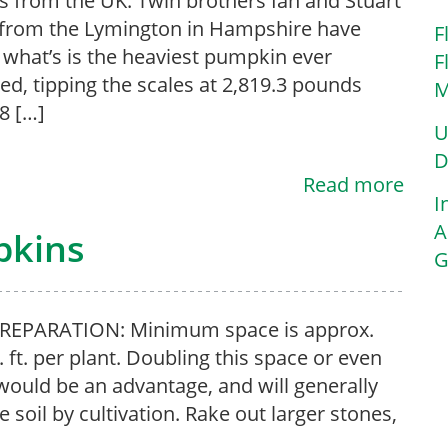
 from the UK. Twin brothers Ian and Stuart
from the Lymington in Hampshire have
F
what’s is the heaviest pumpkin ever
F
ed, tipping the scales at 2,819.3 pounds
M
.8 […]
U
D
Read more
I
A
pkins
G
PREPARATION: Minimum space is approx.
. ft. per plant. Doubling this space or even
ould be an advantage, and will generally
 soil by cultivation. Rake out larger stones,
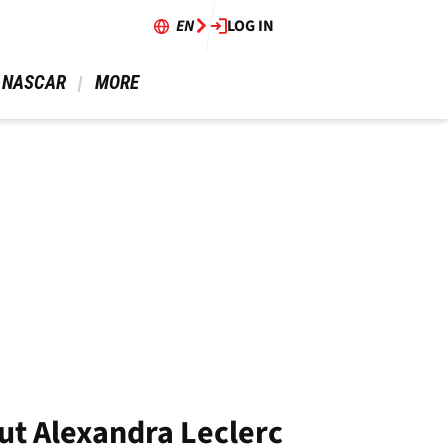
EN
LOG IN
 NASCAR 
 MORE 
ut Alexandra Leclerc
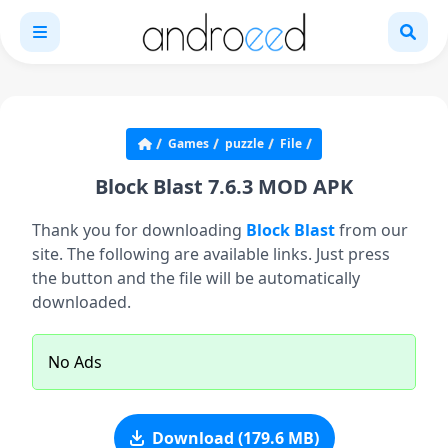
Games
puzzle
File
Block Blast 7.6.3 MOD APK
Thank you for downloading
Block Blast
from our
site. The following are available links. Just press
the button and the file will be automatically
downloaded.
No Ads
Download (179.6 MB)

· · · · · · ·

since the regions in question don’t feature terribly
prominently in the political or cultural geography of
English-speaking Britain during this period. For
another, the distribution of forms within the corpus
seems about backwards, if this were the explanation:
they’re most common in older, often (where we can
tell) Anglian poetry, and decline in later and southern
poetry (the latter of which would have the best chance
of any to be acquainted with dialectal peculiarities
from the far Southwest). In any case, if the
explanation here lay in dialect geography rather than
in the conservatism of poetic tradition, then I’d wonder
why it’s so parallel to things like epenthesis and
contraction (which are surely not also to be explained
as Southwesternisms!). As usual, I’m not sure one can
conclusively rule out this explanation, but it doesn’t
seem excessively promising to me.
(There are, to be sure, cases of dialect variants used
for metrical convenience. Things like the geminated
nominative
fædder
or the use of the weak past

· · · · · · ·

DIRECTIONS FOR THIS TASK: How many lines of the entries hold the word "space"? Respond with the number alone.

ANSWER BOX: 2